Ant123 states to switch power off if already in UHS mode. Maybe he can comment on it. Just a guess but once we find out how to reinitialize the card it could probably also help with the eosm shutter bug - while extending boot times due to reinitialization.

In 2014 while googling I didn't find host controllers which only support one of both modes.
[size=8pt]70D.112 & 100D.101[/size]

a1ex

OK, I was wrong.

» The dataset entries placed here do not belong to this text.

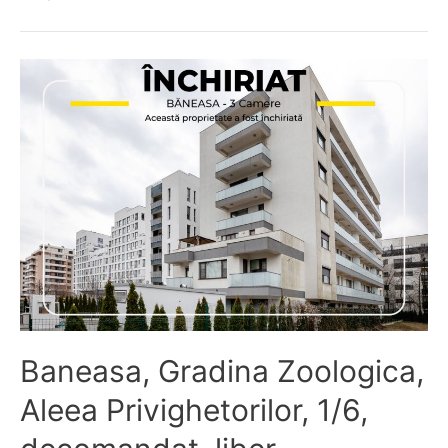
Soseaua
Nordului,
5/6,
vedere
parc,
liber,
Loc
Parcare,
disponibil
imediat.
Baneasa, Gradina Zoologica,
Aleea Privighetorilor, 1/6,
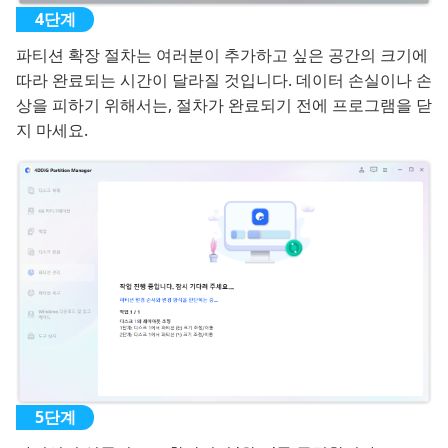
파티션 확장 절차는 여러분이 추가하고 싶은 공간의 크기에
따라 완료되는 시간이 달라질 것입니다. 데이터 손실이나 손
상을 피하기 위해서는, 절차가 완료되기 전에 프로그램을 닫
지 마세요.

Applied the SDR104 hack again and got another speed improvement!




static void sd_set_function_log(uint32_t* arm_regs, uint32_t* stack, uint32_t pc)
{
    /* UHS-I SDR50? */
    if (arm_regs[0] == 0xff0002)
    {
        /* force UHS-I SDR104 */
        arm_regs[0] = 0xff0003;
    }
}


Module updated (same link).

Levas

Nice one  :D
Does the SD card you're using for this claim a read speed, like the sandisks, 45MB/s, 80Mb/s, 90Mb or 95Mb/s ?

a1ex

It doesn't claim anything special, but noticed it can do about 70MB/s in the card reader, using dd.


sudo dd if=/dev/mmcblk0 of=/dev/null bs=1M count=1024
1024+0 records in
1024+0 records out
1073741824 bytes (1.1 GB, 1.0 GiB) copied, 14.5176 s, 74.0 MB/s


No luck with 160MHz yet.

IDA_ML

A1ex,

Is it possible to implement card spanning with the losslessly compressed 4K-crop recording modes on the 5D3?  That would be a break through for this camera, I think, since it will provide much larger recording times at high resolutions.

Ant123

Quote from: nikfreak on April 02, 2018, 09:58:28 AM
Yay tricky one.
Ant123 states to switch power off if already in UHS mode. Maybe he can comment on it.

What can I comment? Just read CHDK forum from here.
On powershots the card is already in UHS mode while loading CHDK. So most cards can't be switched to UHS mode two times.
Maybe on DSLRs the card is not in UHS mode while loading autoexec.bin and you don't need to turn off SD power.